··· Excerpted data

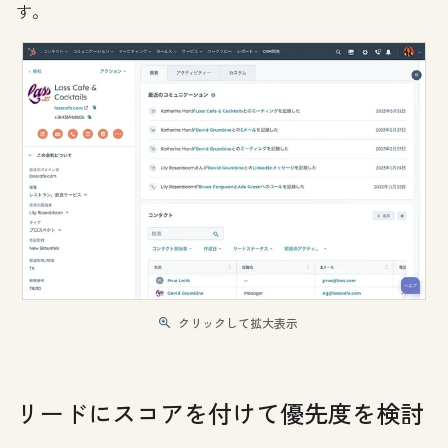
す。
クリックして拡大表示
リードにスコアを付けて優先度を検討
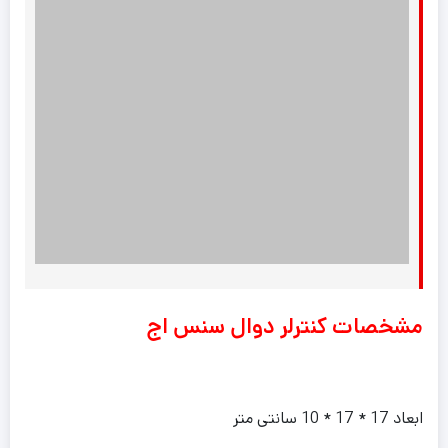
مشخصات کنترلر دوال سنس اج
ابعاد 17 * 17 * 10 سانتی متر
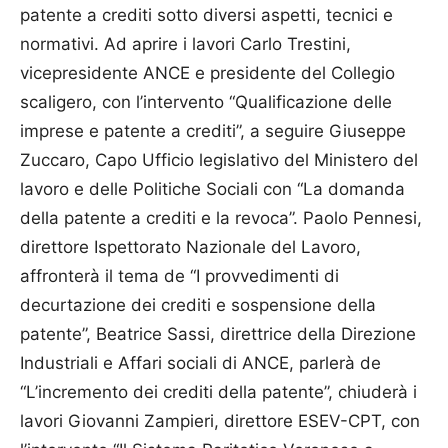
patente a crediti sotto diversi aspetti, tecnici e
normativi. Ad aprire i lavori Carlo Trestini,
vicepresidente ANCE e presidente del Collegio
scaligero, con l’intervento “Qualificazione delle
imprese e patente a crediti”, a seguire Giuseppe
Zuccaro, Capo Ufficio legislativo del Ministero del
lavoro e delle Politiche Sociali con “La domanda
della patente a crediti e la revoca”. Paolo Pennesi,
direttore Ispettorato Nazionale del Lavoro,
affronterà il tema de “I provvedimenti di
decurtazione dei crediti e sospensione della
patente”, Beatrice Sassi, direttrice della Direzione
Industriali e Affari sociali di ANCE, parlerà de
“L’incremento dei crediti della patente”, chiuderà i
lavori Giovanni Zampieri, direttore ESEV-CPT, con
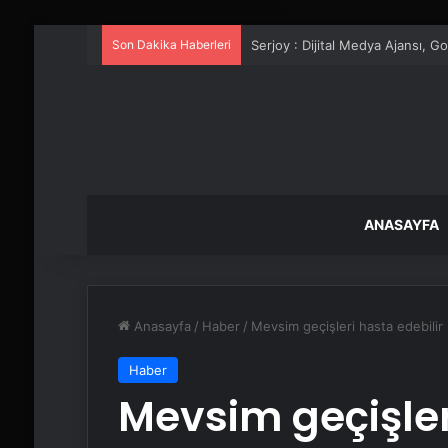
Son Dakika Haberleri
UETDS Nedir ? Uetds.com İle Akıll
ANASAYFA
Anasayfa
/
Haber
/
Mevsim geçişleri hasta edebilir
Haber
Mevsim geçişler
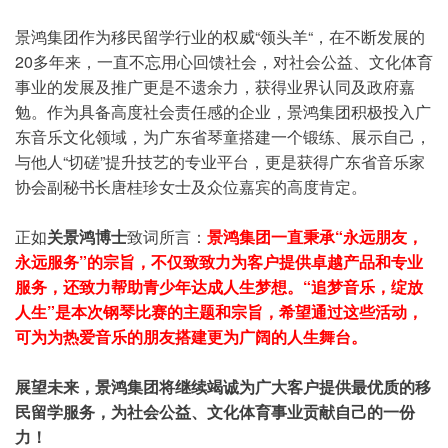
景鸿集团作为移民留学行业的权威“领头羊“，在不断发展的
20多年来，一直不忘用心回馈社会，对社会公益、文化体育
事业的发展及推广更是不遗余力，获得业界认同及政府嘉
勉。作为具备高度社会责任感的企业，景鸿集团积极投入广
东音乐文化领域，为广东省琴童搭建一个锻练、展示自己，
与他人“切磋”提升技艺的专业平台，更是获得广东省音乐家
协会副秘书长唐桂珍女士及众位嘉宾的高度肯定。
正如
关景鸿博士
致词所言：
景鸿集团一直秉承“永远朋友，
永远服务”的宗旨，不仅致致力为客户提供卓越产品和专业
服务，还致力帮助青少年达成人生梦想。“追梦音乐，绽放
人生”是本次钢琴比赛的主题和宗旨，希望通过这些活动，
可为为热爱音乐的朋友搭建更为广阔的人生舞台。
展望未来，景鸿集团将继续竭诚为广大客户提供最优质的移
民留学服务，为社会公益、文化体育事业贡献自己的一份
力！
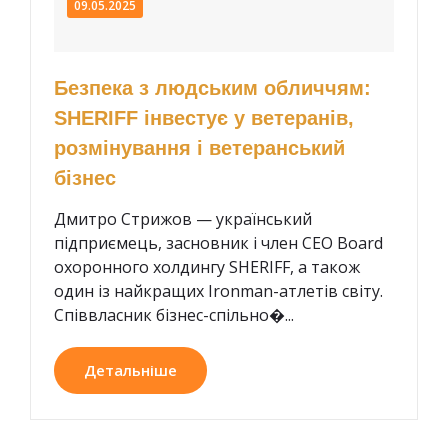
09.05.2025
Безпека з людським обличчям:
SHERIFF інвестує у ветеранів,
розмінування і ветеранський
бізнес
Дмитро Стрижов — український
підприємець, засновник і член CEO Board
охоронного холдингу SHERIFF, а також
один із найкращих Ironman-атлетів світу.
Співвласник бізнес-спільно�...
Детальніше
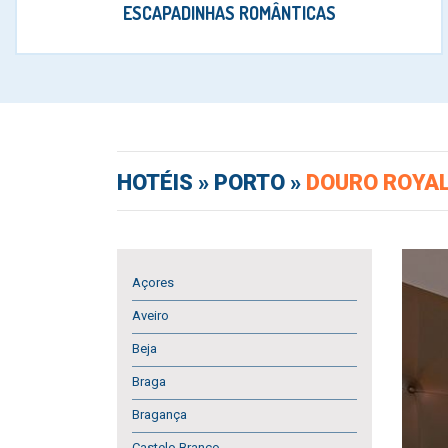
ESCAPADINHAS ROMÂNTICAS
HOTÉIS
» PORTO »
DOURO ROYAL
Açores
Aveiro
Beja
Braga
Bragança
Castelo Branco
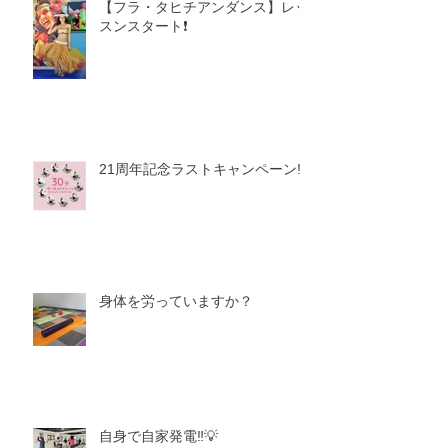
【フラ・タヒチアンダンス】レッ
スンスタート❗️
21周年記念ラストキャンペーン‼️
身体を労っていますか？
自身で自家発電‼️💡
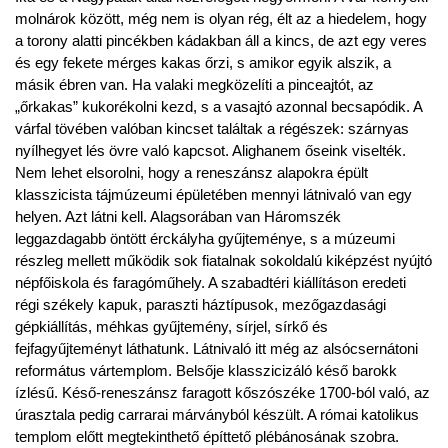
molnárok között, még nem is olyan rég, élt az a hiedelem, hogy
a torony alatti pincékben kádakban áll a kincs, de azt egy veres
és egy fekete mérges kakas őrzi, s amikor egyik alszik, a
másik ébren van. Ha valaki megközelíti a pinceajtót, az
„őrkakas” kukorékolni kezd, s a vasajtó azonnal becsapódik. A
várfal tövében valóban kincset találtak a régészek: szárnyas
nyílhegyet lés övre való kapcsot. Alighanem őseink viselték.
Nem lehet elsorolni, hogy a reneszánsz alapokra épült
klasszicista tájmúzeumi épületében mennyi látnivaló van egy
helyen. Azt látni kell. Alagsorában van Háromszék
leggazdagabb öntött érckályha gyűjteménye, s a múzeumi
részleg mellett működik sok fiatalnak sokoldalú kiképzést nyújtó
népfőiskola és faragóműhely. A szabadtéri kiállításon eredeti
régi székely kapuk, paraszti háztípusok, mezőgazdasági
gépkiállítás, méhkas gyűjtemény, sírjel, sírkő és
fejfagyűjteményt láthatunk. Látnivaló itt még az alsócsernátoni
református vártemplom. Belsője klasszicizáló késő barokk
ízlésű. Késő-reneszánsz faragott kőszószéke 1700-ból való, az
úrasztala pedig carrarai márványból készült. A római katolikus
templom előtt megtekinthető építtető plébánosának szobra.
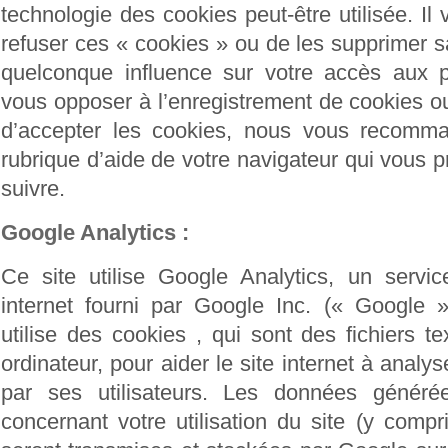
technologie des cookies peut-être utilisée. Il
refuser ces « cookies » ou de les supprimer s
quelconque influence sur votre accès aux 
vous opposer à l’enregistrement de cookies o
d’accepter les cookies, nous vous recomma
rubrique d’aide de votre navigateur qui vous 
suivre.
Google Analytics :
Ce site utilise Google Analytics, un servic
internet fourni par Google Inc. (« Google »
utilise des cookies , qui sont des fichiers t
ordinateur, pour aider le site internet à analyser
par ses utilisateurs. Les données généré
concernant votre utilisation du site (y compr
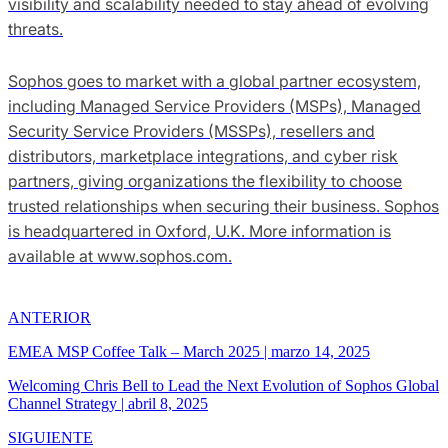
visibility and scalability needed to stay ahead of evolving
threats.
Sophos goes to market with a global partner ecosystem,
including Managed Service Providers (MSPs), Managed
Security Service Providers (MSSPs), resellers and
distributors, marketplace integrations, and cyber risk
partners, giving organizations the flexibility to choose
trusted relationships when securing their business. Sophos
is headquartered in Oxford, U.K. More information is
available at www.sophos.com.
ANTERIOR
EMEA MSP Coffee Talk – March 2025
|
marzo 14, 2025
Welcoming Chris Bell to Lead the Next Evolution of Sophos Global
Channel Strategy
|
abril 8, 2025
SIGUIENTE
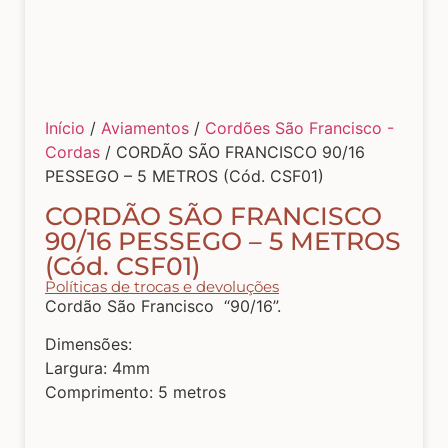
Tecidos com Desenhos de Painéis
Listrados e Xadrez
Início
/
Aviamentos
/
Cordões São Francisco -
Cordas
/ CORDÃO SÃO FRANCISCO 90/16
Tecidos Estampados e Florais
PESSEGO – 5 METROS (Cód. CSF01)
CORDÃO SÃO FRANCISCO
Tecidos Estampas de Cozinha
90/16 PESSEGO – 5 METROS
(Cód. CSF01)
Políticas de trocas e devoluções
Tecidos de Páscoa
Cordão São Francisco “90/16”.
Dimensões:
Largura: 4mm
MDF – CAIXAS E APLIQUES
Comprimento: 5 metros
Natal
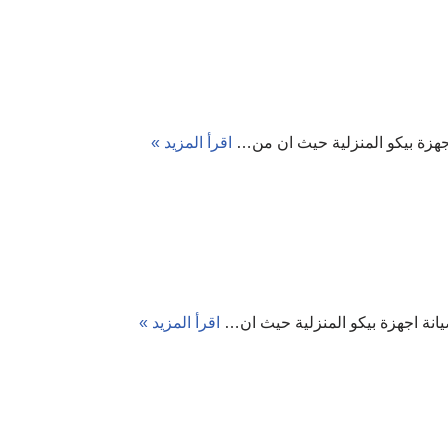
اقرأ المزيد »
اقرأ المزيد »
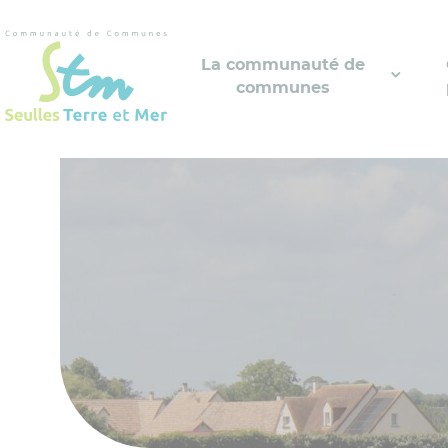
Cookies management panel
La communauté de
communes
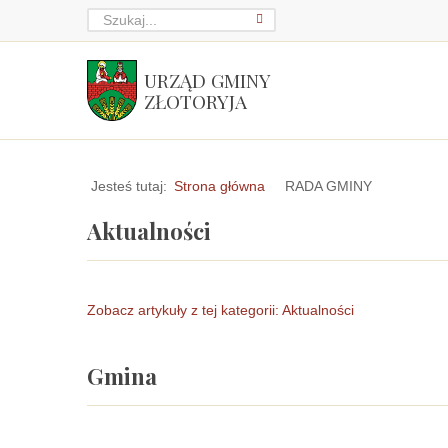
URZĄD GMINY
ZŁOTORYJA
Jesteś tutaj:
Strona główna
RADA GMINY
Aktualności
Zobacz artykuły z tej kategorii: Aktualności
Gmina
Linki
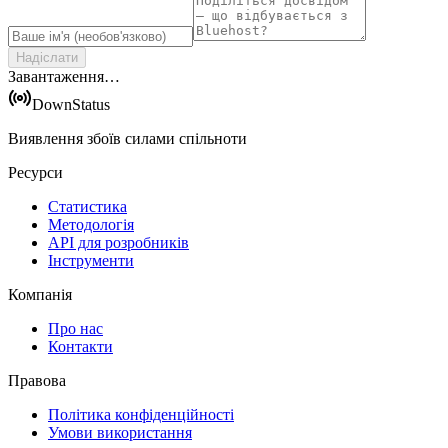
Надіслати
Завантаження…
DownStatus
Виявлення збоїв силами спільноти
Ресурси
Статистика
Методологія
API для розробників
Інструменти
Компанія
Про нас
Контакти
Правова
Політика конфіденційності
Умови використання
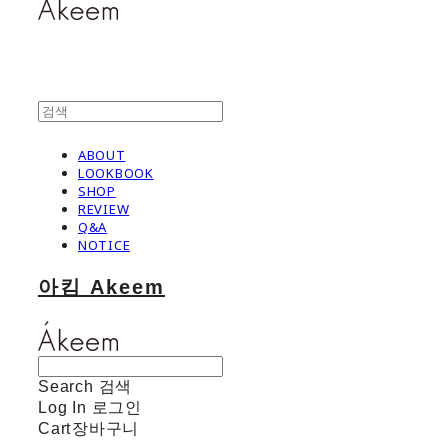
ABOUT
LOOKBOOK
SHOP
REVIEW
Q&A
NOTICE
아킴 Akeem
Search
검색
Log In
로그인
Cart
장바구니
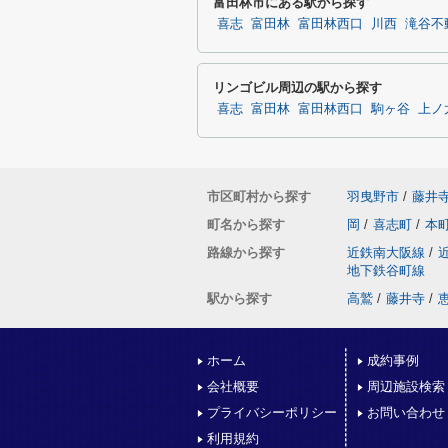
富田林市にある駅から探す
喜志
富田林
富田林西口
川西
滝谷不
リンゴビル周辺の駅から探す
喜志
富田林
富田林西口
駒ヶ谷
上ノ
市区町村から探す
羽曳野市
/
藤井
町名から探す
岡
/
喜志町
/
本
路線から探す
近鉄南大阪線
/
地下鉄谷町線
駅から探す
高鷲
/
藤井寺
/
ホーム
成約事例
会社概要
周辺施設検索
プライバシーポリシー
お問い合わせ
利用規約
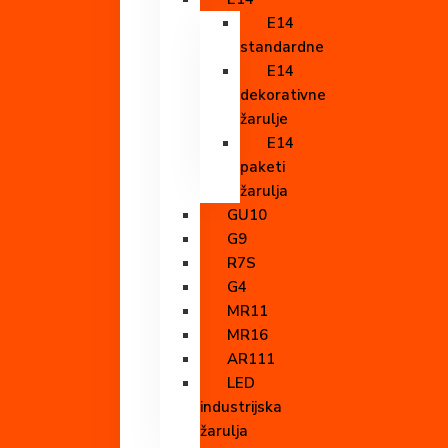
E14
standardne
E14
dekorativne
žarulje
E14
paketi
žarulja
GU10
G9
R7S
G4
MR11
MR16
AR111
LED
industrijska
žarulja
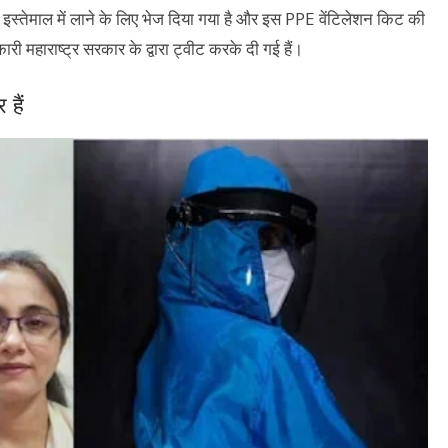
इस्तेमाल में लाने के लिए भेज दिया गया है और इस PPE वेंटिलेशन किट की
ी महाराष्ट्र सरकार के द्वारा ट्वीट करके दी गई हैं।
हैं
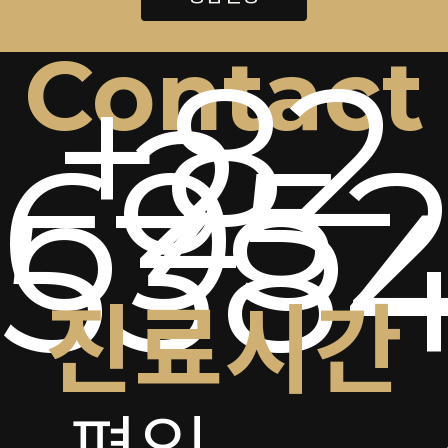
Contact
+82
2-
6952
538
진료시간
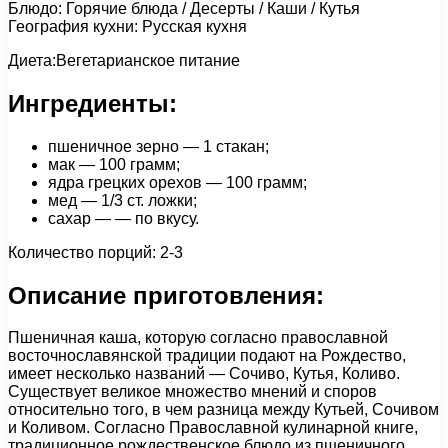
Блюдо: Горячие блюда / Десерты / Каши / Кутья
География кухни: Русская кухня
Диета:Вегетарианское питание
Ингредиенты:
пшеничное зерно — 1 стакан;
мак — 100 грамм;
ядра грецких орехов — 100 грамм;
мед — 1/3 ст. ложки;
сахар — — по вкусу.
Количество порций: 2-3
Описание приготовления:
Пшеничная каша, которую согласно православной
восточнославянской традиции подают на Рождество,
имеет несколько названий — Сочиво, Кутья, Коливо.
Существует великое множество мнений и споров
относительно того, в чем разница между Кутьей, Сочивом
и Коливом. Согласно Православной кулинарной книге,
традиционное рождественское блюдо из пшеничного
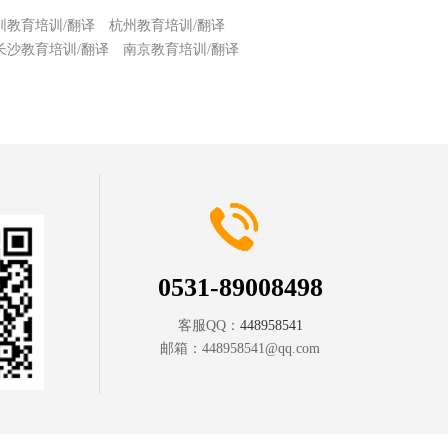
圳教育培训/翻译
杭州教育培训/翻译
长沙教育培训/翻译
南京教育培训/翻译
0531-89008498
客服QQ：
448958541
邮箱：
448958541@qq.com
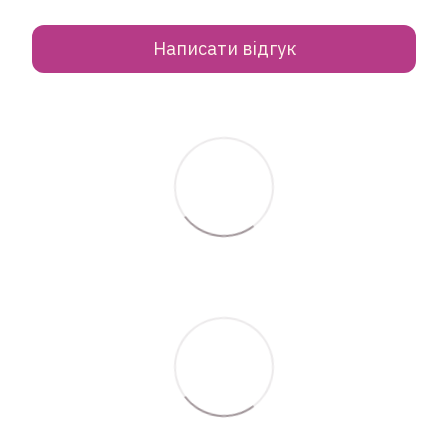
Написати відгук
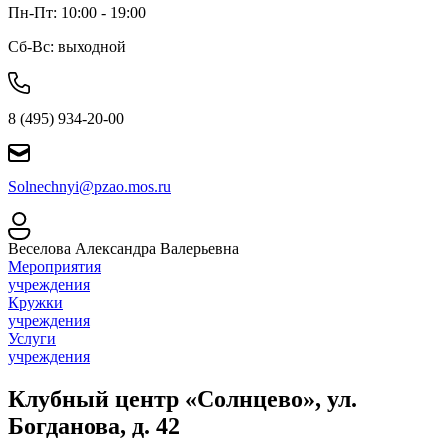
Пн-Пт: 10:00 - 19:00
Сб-Вс: выходной
8 (495) 934-20-00
Solnechnyi@pzao.mos.ru
Веселова Александра Валерьевна
Мероприятия
учреждения
Кружки
учреждения
Услуги
учреждения
Клубный центр «Солнцево», ул.
Богданова, д. 42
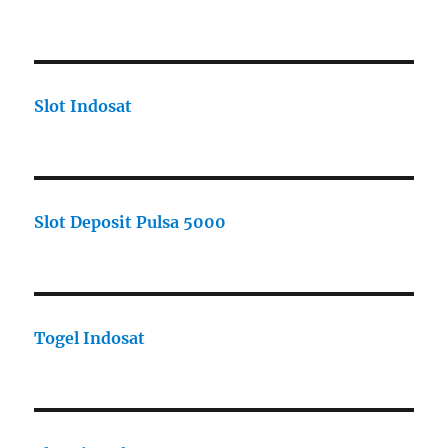
Slot Indosat
Slot Deposit Pulsa 5000
Togel Indosat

······

Transcribe the lines above between the line holding "d’accepter les cookies, nous vous recomma" and the line holding "utilise des cookies , qui sont des fichiers t", inclusive, exactly as they stand and with nothing added.

Solution below -
d’accepter les cookies, nous vous recomma
rubrique d’aide de votre navigateur qui vous 
suivre.
Google Analytics :
Ce site utilise Google Analytics, un servic
internet fourni par Google Inc. (« Google »
utilise des cookies , qui sont des fichiers t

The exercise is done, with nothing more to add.